Economic Impact of Carbon Pricing
- Revenue generation: Over $100 billion in 2024 from:
- 43 carbon taxes
- 37 ETSs
- Covers ~28% of global GHG emissions.
- Power sector remains the most extensively regulated.
- Sectoral Coverage:
- Highest coverage:
- Power
- Industry
- Mining
- Buildings
- Moderate coverage:
- Land transport
- Aviation
- Under-regulated or excluded:
- Waste management
- Agriculture
Carbon Credit Markets: Rising Momentum
- Carbon credit markets are becoming a key channel to attract private climate finance.
- Investment in nature-based carbon removal projects has crossed $14 billion in 2024.
- India aims to mobilize credits from afforestation, bioenergy, and energy efficiency under its new CCTS framework.
Voluntary Carbon Markets (VCMs): Emerging Trends
- Operated by non-state actors and NGOs.
- Allow private companies to voluntarily purchase credits to meet ESG targets.
- Trends in 2024:
- Increased demand for nature-based solutions (e.g., mangrove restoration).

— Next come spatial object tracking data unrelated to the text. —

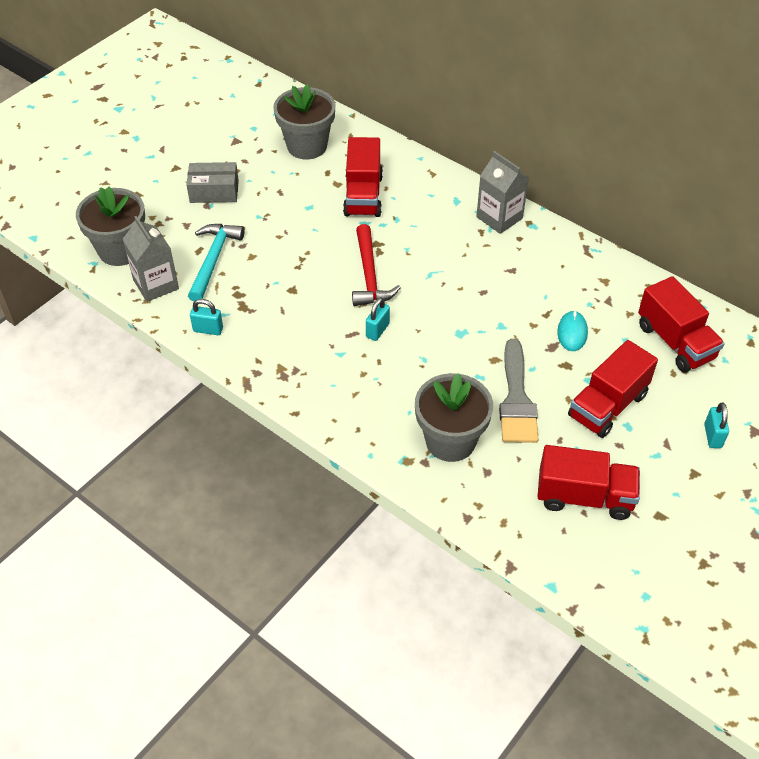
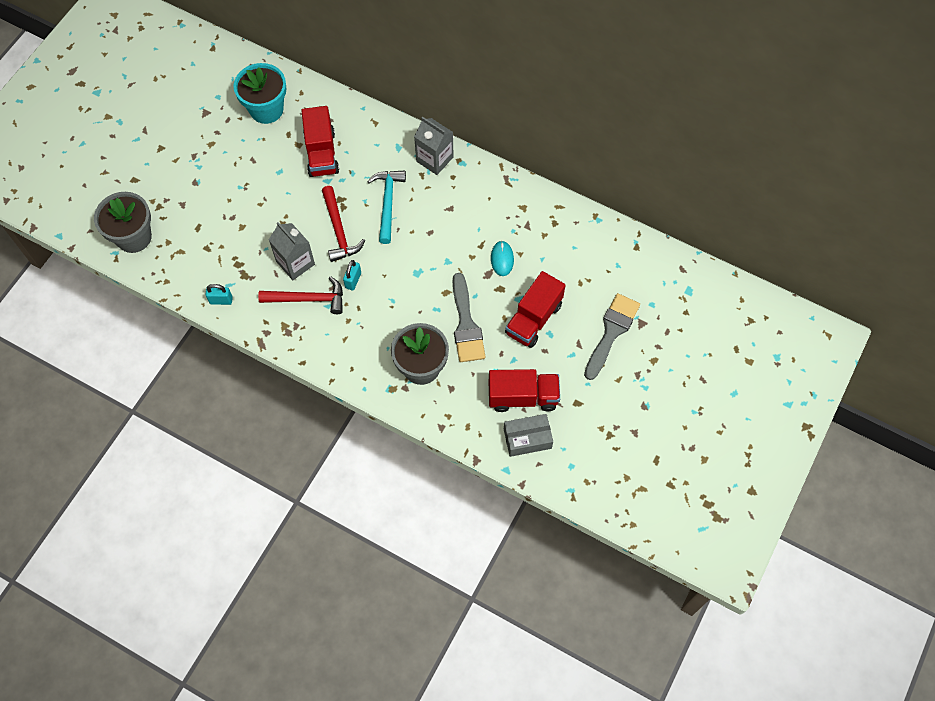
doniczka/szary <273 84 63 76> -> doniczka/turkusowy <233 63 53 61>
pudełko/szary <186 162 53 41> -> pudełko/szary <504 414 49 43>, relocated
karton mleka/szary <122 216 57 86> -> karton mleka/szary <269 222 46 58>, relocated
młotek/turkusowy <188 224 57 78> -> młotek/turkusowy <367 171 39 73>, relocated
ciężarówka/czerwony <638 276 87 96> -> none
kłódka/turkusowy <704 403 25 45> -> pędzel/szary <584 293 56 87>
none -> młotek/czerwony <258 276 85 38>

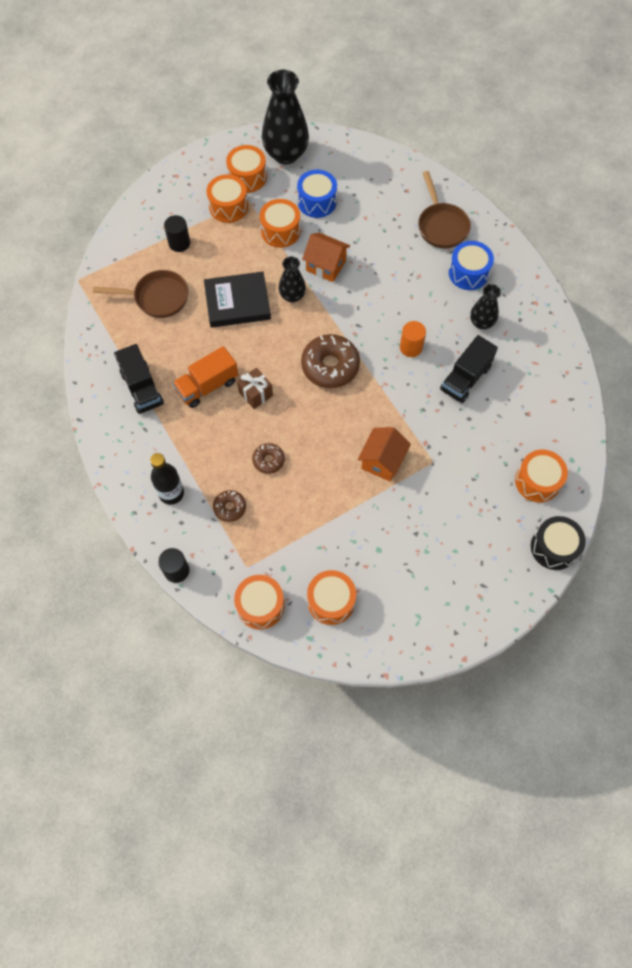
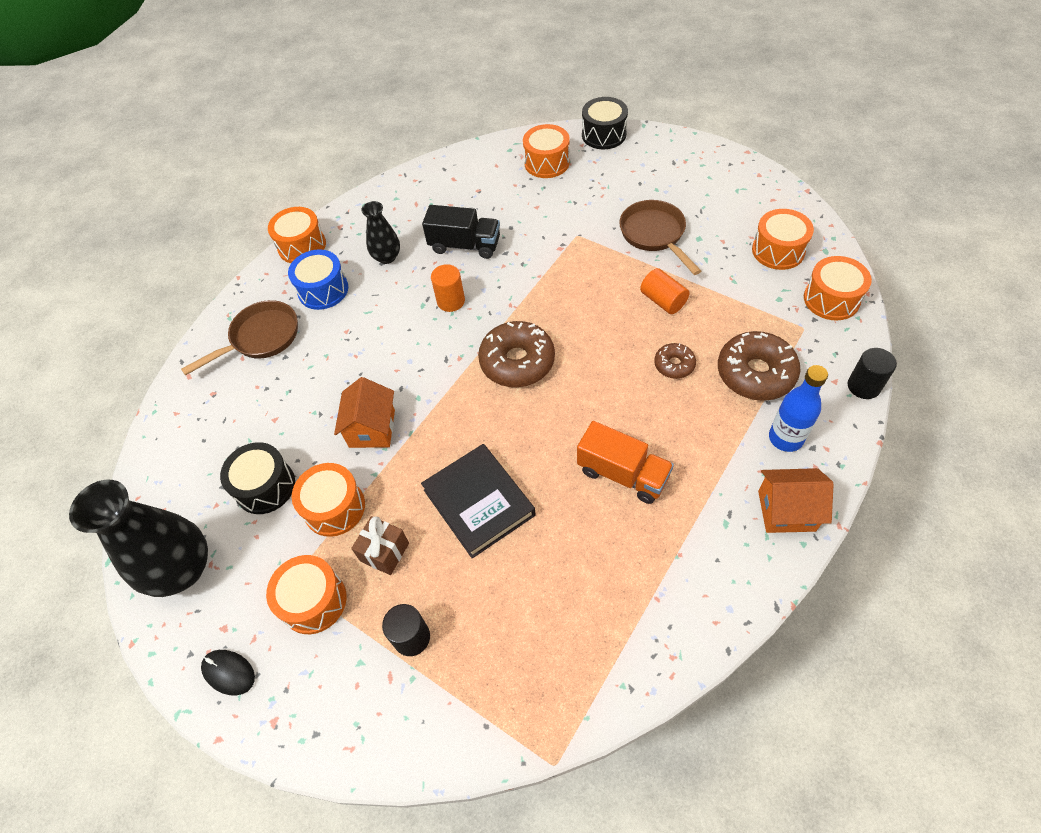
bęben/pomarańczowy <226 145 41 48> -> bęben/pomarańczowy <268 207 58 56>, relocated
bęben/niebieski <297 170 40 48> -> bęben/czarny <220 442 75 72>
wazon/czarny <279 256 27 46> -> none
patelnia/brązowy <93 270 96 48> -> patelnia/brązowy <619 200 82 75>, relocated
ciężarówka/czarny <114 344 50 70> -> none
prezent/brązowy <237 368 36 41> -> prezent/brązowy <351 516 58 59>, relocated
domek/pomarańczowy <358 427 53 54> -> domek/pomarańczowy <758 468 76 65>, relocated
butelka/czarny <150 453 34 52> -> butelka/niebieski <769 365 59 87>
donut/brązowy <213 490 33 32> -> donut/brązowy <718 331 82 70>, x1.89
none -> walec/pomarańczowy <640 268 49 46>
none -> myszka/czarny <201 650 54 46>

- Growth in clean cooking projects in Africa and Asia.
- Surge in interest in engineered carbon removal technologies:
- e.g., Direct Air Capture (DAC).
- New corporate purchasing commitments, especially in the US and EU.

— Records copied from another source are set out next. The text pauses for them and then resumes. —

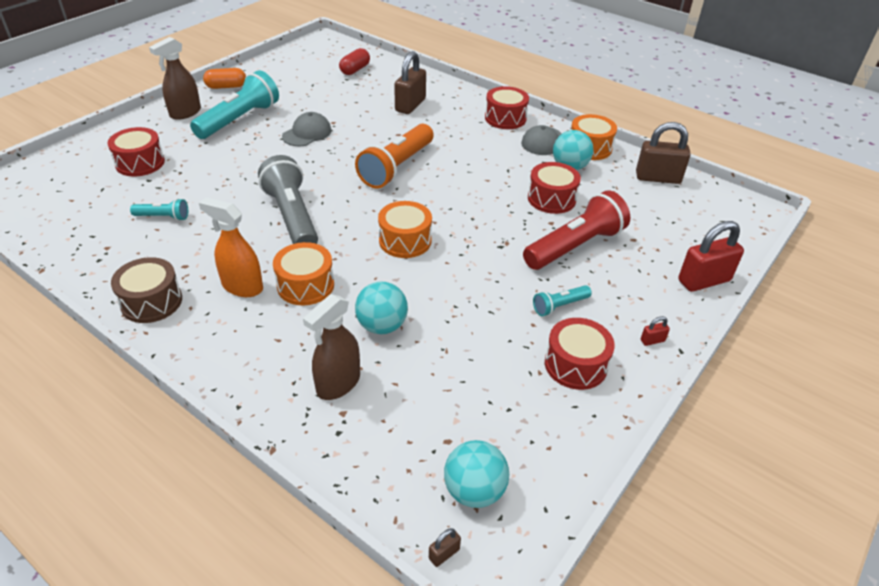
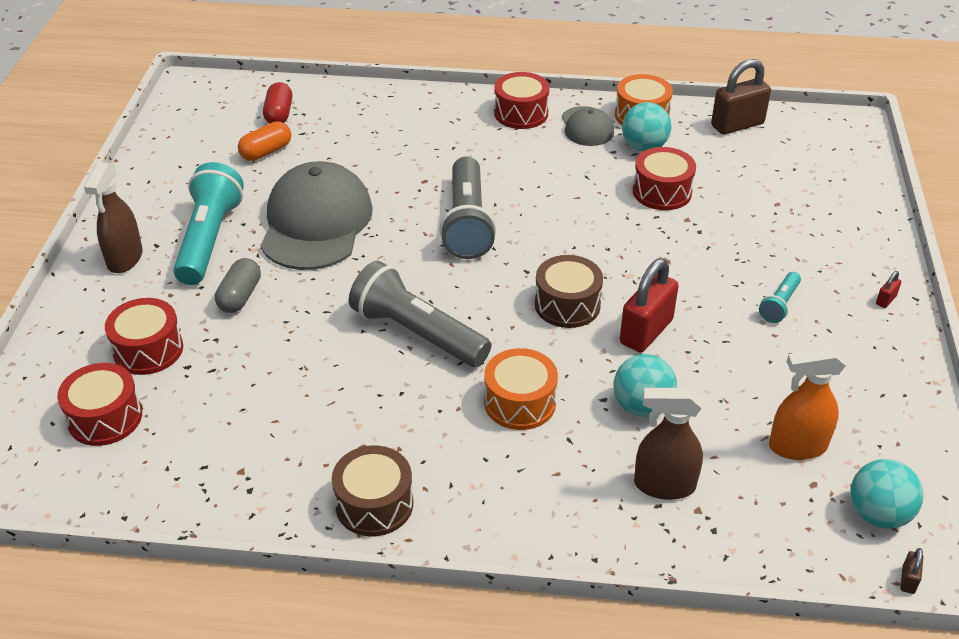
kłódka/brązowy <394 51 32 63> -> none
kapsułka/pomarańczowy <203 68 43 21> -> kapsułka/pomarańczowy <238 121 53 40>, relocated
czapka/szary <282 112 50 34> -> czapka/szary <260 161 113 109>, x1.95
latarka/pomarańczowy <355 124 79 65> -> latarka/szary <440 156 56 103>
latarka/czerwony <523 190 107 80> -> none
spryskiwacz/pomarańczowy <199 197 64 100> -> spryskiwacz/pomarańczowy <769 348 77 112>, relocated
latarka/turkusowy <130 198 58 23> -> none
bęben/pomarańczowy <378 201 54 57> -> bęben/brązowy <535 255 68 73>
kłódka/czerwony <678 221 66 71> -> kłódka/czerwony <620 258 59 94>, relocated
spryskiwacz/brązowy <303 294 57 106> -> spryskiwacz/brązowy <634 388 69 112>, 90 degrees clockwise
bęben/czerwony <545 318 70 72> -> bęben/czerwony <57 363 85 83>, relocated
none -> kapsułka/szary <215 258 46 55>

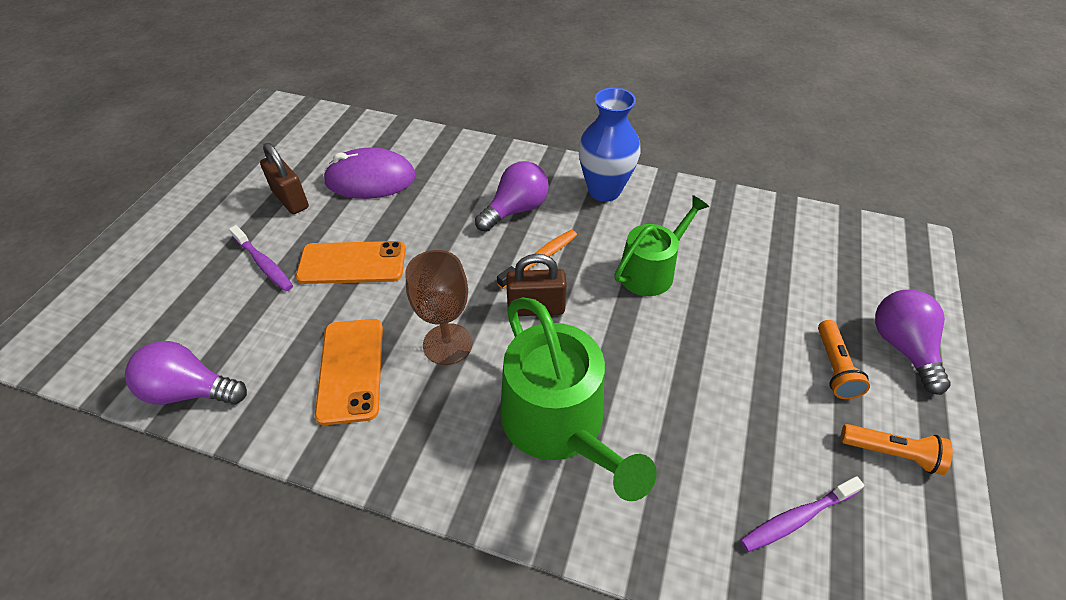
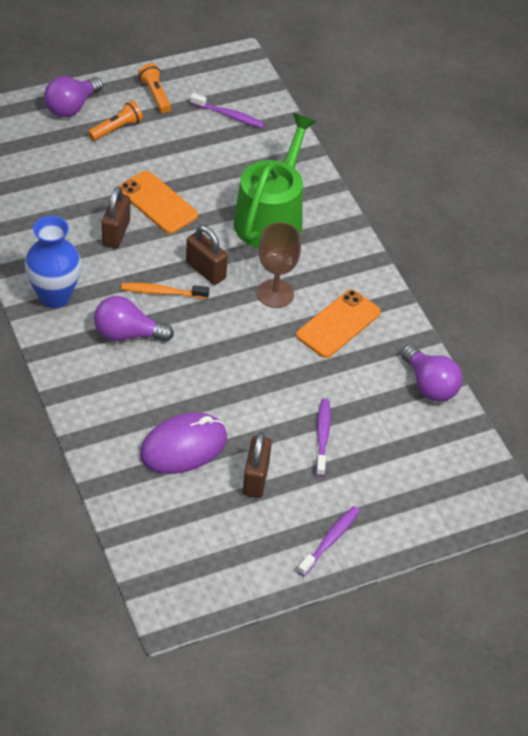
myszka/fioletowy <323 148 93 51> -> myszka/fioletowy <140 413 87 61>, 75 degrees counterclockwise
konewka/zielony <614 195 95 101> -> kłódka/brązowy <102 187 28 61>
telefon/pomarańczowy <296 241 110 43> -> telefon/pomarańczowy <118 171 80 63>, relocated
none -> szczoteczka do zębów/fioletowy <297 506 63 70>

India’s Role and Developments
- India’s Carbon Credit Trading Scheme (CCTS) aims to:
- Create a domestic carbon market under the Energy Conservation Act (Amended), 2022.
- Complement existing Perform, Achieve, and Trade (PAT) and Renewable Energy Certificate (REC)
- Target both compliance and voluntary buyers in sectors like steel, cement, power.
With 80 instruments in operation, carbon pricing is evolving into a mainstream policy tool for emission reduction and sustainable development financing. For India, effective implementation of carbon markets will be key to achieving net-zero targets by 2070, enhancing energy efficiency, and unlocking green investments.